_Provided data_:

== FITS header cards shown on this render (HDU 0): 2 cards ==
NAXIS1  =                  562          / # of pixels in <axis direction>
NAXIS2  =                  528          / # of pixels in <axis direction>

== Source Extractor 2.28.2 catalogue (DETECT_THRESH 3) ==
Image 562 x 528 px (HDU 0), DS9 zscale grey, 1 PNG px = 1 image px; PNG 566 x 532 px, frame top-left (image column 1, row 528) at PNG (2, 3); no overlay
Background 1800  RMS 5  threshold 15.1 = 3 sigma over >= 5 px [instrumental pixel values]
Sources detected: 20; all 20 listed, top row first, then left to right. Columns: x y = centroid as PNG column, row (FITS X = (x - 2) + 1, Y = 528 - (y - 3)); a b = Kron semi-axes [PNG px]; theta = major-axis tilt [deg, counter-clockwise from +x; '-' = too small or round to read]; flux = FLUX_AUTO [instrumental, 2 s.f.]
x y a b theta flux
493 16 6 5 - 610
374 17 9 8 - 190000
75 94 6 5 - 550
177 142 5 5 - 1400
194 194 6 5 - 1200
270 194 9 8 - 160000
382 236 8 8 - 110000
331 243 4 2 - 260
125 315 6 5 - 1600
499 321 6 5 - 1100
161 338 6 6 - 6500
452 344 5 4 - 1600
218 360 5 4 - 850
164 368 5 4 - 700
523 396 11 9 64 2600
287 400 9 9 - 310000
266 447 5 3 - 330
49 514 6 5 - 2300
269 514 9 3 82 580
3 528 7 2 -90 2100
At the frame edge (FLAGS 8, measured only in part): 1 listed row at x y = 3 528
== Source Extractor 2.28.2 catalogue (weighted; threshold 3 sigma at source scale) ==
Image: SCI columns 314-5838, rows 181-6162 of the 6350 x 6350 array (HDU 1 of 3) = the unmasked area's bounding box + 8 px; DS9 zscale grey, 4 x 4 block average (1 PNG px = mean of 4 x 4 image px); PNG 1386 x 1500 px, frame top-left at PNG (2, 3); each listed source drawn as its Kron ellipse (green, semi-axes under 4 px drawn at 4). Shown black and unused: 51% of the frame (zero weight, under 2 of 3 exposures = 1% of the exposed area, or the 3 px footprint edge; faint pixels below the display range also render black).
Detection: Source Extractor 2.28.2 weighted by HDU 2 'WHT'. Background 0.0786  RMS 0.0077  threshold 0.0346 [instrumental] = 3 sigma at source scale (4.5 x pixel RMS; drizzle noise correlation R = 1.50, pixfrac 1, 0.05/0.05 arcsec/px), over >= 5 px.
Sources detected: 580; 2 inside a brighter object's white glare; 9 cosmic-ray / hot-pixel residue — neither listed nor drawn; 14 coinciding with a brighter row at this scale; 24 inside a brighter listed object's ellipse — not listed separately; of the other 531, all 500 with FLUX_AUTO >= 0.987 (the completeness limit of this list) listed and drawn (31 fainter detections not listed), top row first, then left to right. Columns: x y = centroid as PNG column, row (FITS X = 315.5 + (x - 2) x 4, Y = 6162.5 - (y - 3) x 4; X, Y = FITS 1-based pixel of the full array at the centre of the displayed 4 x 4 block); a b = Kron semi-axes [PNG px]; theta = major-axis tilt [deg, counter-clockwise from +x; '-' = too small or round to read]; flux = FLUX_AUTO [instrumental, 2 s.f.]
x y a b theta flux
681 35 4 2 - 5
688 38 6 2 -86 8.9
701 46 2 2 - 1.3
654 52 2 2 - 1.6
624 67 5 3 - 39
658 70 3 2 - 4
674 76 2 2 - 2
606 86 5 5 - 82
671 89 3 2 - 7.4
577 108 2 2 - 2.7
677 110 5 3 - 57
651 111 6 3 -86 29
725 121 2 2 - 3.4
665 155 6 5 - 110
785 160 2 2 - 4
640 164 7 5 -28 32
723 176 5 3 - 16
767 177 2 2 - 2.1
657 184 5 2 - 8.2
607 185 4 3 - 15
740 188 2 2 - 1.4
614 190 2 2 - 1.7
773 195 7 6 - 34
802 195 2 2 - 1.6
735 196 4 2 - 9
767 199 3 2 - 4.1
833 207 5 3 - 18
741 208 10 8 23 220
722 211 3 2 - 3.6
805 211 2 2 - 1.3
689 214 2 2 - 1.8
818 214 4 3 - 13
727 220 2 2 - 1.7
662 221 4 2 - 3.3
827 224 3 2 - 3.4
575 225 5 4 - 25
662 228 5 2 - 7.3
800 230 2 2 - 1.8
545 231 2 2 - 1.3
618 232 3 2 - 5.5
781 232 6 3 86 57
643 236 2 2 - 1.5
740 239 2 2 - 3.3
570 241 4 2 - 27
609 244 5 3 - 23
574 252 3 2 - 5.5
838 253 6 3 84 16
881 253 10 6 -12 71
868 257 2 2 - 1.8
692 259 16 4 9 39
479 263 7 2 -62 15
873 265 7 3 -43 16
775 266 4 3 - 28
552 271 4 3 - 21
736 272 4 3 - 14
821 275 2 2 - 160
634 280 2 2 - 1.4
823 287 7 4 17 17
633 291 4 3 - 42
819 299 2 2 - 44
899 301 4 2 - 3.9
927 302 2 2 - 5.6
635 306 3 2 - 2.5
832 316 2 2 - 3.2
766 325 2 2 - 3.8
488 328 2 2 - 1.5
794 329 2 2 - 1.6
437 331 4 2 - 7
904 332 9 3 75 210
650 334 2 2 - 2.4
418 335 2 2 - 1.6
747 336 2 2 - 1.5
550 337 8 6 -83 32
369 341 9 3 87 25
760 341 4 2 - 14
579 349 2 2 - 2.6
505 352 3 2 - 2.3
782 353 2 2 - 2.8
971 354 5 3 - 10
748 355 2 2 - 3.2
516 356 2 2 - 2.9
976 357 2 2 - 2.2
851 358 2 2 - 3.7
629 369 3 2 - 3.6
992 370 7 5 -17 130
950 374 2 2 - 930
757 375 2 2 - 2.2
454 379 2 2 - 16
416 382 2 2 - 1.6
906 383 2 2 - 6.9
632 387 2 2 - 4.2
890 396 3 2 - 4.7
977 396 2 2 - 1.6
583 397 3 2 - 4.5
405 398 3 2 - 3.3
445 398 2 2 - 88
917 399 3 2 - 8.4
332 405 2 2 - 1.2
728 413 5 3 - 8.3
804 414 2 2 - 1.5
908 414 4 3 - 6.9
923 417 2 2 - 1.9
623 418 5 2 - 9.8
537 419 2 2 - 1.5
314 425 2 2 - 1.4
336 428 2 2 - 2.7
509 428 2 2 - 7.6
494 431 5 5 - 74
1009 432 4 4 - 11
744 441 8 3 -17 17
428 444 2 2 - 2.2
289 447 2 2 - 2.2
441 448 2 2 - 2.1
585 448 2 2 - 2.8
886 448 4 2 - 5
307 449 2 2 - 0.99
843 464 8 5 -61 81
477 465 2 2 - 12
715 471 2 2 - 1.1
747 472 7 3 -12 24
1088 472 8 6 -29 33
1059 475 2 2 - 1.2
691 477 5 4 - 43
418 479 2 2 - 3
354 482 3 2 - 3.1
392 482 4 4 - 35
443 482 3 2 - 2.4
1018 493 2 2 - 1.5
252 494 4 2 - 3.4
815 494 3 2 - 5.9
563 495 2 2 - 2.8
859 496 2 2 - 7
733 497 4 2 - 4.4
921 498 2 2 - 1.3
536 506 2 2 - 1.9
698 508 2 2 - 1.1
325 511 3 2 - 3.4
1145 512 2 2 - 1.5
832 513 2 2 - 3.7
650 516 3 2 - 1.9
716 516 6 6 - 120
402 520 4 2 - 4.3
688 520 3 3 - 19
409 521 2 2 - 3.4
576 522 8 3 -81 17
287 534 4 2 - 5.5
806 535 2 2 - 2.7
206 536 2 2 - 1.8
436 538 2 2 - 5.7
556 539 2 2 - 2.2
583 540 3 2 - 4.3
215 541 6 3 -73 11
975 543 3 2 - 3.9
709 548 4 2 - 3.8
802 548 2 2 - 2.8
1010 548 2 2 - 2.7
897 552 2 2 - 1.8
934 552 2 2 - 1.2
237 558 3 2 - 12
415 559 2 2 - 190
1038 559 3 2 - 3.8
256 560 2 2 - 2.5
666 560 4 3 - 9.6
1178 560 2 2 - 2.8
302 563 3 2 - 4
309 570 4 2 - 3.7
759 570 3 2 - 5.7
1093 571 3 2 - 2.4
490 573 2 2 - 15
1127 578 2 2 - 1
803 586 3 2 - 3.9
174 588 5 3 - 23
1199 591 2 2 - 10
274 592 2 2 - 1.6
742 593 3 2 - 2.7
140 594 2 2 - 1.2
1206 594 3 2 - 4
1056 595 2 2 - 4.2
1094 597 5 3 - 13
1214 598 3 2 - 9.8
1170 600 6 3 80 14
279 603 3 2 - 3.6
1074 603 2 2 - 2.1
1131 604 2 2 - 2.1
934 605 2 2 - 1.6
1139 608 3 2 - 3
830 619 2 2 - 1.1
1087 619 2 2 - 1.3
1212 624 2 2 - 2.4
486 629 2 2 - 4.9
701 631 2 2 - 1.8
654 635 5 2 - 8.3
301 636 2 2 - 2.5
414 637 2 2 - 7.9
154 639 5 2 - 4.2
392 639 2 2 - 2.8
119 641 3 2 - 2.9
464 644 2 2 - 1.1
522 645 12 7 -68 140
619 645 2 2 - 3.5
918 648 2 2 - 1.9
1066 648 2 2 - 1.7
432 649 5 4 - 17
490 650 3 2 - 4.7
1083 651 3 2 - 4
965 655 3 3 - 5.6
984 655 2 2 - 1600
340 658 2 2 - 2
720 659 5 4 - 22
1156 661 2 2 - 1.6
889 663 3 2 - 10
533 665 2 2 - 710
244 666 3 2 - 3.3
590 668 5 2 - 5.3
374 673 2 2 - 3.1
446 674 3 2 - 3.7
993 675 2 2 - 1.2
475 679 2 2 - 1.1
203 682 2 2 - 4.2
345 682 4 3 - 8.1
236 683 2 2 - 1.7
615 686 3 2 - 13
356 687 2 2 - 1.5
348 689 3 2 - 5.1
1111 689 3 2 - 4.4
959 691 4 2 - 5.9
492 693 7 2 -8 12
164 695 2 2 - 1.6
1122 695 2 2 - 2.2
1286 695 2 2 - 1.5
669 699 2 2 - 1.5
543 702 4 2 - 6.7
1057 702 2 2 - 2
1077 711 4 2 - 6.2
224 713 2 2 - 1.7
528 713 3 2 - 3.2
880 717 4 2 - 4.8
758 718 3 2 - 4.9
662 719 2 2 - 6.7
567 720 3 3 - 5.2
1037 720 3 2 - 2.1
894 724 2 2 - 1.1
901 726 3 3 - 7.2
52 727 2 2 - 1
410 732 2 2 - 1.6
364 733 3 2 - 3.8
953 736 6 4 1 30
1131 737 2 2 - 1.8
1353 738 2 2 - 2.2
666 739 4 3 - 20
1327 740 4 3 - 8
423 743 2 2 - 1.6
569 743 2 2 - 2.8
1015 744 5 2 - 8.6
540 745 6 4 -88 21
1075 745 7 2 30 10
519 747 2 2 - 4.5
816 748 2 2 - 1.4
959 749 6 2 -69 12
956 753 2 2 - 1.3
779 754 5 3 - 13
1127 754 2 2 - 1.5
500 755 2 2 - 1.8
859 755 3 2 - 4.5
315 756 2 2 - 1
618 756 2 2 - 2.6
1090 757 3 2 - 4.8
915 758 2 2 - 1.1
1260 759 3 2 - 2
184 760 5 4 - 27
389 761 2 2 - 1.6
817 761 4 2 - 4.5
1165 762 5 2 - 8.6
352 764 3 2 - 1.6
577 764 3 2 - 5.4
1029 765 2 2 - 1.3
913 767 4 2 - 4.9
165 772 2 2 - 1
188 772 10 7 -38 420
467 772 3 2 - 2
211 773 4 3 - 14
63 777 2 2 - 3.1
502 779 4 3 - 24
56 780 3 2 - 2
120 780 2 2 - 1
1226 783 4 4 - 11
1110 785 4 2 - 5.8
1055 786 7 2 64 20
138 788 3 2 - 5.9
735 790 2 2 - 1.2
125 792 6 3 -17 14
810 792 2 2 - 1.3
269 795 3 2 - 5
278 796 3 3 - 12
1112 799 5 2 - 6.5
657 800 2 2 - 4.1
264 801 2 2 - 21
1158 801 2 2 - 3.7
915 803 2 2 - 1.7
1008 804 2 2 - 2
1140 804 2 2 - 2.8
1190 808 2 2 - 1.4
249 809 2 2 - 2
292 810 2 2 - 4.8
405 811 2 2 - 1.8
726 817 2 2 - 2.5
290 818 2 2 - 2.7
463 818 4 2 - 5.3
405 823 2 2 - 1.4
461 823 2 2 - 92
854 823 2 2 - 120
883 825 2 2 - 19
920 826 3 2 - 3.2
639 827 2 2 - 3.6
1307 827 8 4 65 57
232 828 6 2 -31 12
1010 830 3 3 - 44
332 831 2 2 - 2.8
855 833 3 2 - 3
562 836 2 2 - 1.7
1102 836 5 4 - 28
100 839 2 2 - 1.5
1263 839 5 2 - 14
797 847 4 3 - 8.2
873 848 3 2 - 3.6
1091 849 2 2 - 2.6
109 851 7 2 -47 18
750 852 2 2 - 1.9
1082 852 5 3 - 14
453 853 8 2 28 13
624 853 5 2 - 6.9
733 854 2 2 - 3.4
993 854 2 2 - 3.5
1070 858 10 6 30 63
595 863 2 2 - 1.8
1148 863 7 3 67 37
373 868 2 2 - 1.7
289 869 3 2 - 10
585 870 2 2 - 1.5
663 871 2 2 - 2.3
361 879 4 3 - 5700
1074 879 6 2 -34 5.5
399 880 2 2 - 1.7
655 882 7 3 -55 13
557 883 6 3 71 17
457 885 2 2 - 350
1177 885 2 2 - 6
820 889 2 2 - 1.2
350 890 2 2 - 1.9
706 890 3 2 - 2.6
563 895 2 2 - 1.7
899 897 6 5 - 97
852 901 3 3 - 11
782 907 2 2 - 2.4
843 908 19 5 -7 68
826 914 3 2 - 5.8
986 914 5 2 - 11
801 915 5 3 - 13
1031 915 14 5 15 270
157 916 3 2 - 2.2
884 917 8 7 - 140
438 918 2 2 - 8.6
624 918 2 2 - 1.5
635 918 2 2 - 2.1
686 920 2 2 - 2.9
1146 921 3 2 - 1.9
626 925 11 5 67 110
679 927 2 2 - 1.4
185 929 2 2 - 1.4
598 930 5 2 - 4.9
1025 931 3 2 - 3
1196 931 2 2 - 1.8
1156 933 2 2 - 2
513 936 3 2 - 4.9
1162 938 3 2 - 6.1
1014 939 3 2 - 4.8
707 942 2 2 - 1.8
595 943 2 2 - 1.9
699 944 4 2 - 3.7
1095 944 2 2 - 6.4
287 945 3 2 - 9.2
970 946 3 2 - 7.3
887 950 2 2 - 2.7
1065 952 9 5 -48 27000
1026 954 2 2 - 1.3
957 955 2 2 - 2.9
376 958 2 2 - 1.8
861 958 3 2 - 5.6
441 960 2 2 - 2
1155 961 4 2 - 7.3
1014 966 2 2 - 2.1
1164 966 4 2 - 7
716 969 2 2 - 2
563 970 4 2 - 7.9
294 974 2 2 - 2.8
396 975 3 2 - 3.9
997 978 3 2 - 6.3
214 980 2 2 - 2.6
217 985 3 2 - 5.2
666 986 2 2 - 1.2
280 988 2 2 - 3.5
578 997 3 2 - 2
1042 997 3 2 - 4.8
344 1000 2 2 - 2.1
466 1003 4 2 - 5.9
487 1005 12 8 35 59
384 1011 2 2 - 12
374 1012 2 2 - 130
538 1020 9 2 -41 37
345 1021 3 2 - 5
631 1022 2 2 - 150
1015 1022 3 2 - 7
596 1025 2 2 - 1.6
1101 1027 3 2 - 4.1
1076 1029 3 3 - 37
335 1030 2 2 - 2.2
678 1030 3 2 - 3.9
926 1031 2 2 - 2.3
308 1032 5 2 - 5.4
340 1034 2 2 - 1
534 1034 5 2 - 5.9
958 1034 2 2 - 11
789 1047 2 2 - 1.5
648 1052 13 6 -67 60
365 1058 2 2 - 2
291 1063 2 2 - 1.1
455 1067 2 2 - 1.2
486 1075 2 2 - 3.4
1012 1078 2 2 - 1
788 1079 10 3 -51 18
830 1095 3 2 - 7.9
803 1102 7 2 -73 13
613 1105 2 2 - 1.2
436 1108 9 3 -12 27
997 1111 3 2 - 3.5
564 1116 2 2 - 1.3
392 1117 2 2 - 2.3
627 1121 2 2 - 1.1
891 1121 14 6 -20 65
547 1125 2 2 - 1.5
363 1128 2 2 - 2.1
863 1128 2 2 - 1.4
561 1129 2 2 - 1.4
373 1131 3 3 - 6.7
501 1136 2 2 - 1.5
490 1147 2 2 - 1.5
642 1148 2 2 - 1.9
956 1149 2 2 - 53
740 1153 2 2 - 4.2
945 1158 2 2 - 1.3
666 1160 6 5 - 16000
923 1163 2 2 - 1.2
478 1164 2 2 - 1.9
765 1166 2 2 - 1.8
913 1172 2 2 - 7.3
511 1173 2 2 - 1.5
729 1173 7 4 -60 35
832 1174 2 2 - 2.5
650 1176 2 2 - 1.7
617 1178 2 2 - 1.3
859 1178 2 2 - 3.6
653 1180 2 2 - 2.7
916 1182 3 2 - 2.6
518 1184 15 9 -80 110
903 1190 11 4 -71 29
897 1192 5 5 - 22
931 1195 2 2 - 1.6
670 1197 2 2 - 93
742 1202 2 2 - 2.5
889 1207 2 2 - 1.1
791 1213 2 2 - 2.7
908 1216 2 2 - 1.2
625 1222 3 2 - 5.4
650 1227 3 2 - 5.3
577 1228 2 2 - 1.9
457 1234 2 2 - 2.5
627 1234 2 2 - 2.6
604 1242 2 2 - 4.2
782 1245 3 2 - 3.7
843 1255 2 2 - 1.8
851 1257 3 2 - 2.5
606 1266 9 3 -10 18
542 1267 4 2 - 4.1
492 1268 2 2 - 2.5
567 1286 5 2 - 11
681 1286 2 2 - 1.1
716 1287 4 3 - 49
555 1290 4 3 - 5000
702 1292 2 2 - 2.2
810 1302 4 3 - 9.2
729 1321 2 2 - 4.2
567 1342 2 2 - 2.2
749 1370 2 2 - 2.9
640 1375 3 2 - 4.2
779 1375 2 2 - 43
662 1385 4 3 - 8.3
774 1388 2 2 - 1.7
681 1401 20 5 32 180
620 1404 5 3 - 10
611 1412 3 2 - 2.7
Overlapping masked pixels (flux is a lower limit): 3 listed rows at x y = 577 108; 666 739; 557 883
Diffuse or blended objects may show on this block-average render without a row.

_Task directions_: Retype the material starting with the line that contains "2.28.2 catalogue (DETECT_THRESH" and going on through the line that contains "2.28.2 catalogue (weighted;", keeping every character as it stands.

_Solved exercise_:
== Source Extractor 2.28.2 catalogue (DETECT_THRESH 3) ==
Image 562 x 528 px (HDU 0), DS9 zscale grey, 1 PNG px = 1 image px; PNG 566 x 532 px, frame top-left (image column 1, row 528) at PNG (2, 3); no overlay
Background 1800  RMS 5  threshold 15.1 = 3 sigma over >= 5 px [instrumental pixel values]
Sources detected: 20; all 20 listed, top row first, then left to right. Columns: x y = centroid as PNG column, row (FITS X = (x - 2) + 1, Y = 528 - (y - 3)); a b = Kron semi-axes [PNG px]; theta = major-axis tilt [deg, counter-clockwise from +x; '-' = too small or round to read]; flux = FLUX_AUTO [instrumental, 2 s.f.]
x y a b theta flux
493 16 6 5 - 610
374 17 9 8 - 190000
75 94 6 5 - 550
177 142 5 5 - 1400
194 194 6 5 - 1200
270 194 9 8 - 160000
382 236 8 8 - 110000
331 243 4 2 - 260
125 315 6 5 - 1600
499 321 6 5 - 1100
161 338 6 6 - 6500
452 344 5 4 - 1600
218 360 5 4 - 850
164 368 5 4 - 700
523 396 11 9 64 2600
287 400 9 9 - 310000
266 447 5 3 - 330
49 514 6 5 - 2300
269 514 9 3 82 580
3 528 7 2 -90 2100
At the frame edge (FLAGS 8, measured only in part): 1 listed row at x y = 3 528
== Source Extractor 2.28.2 catalogue (weighted; threshold 3 sigma at source scale) ==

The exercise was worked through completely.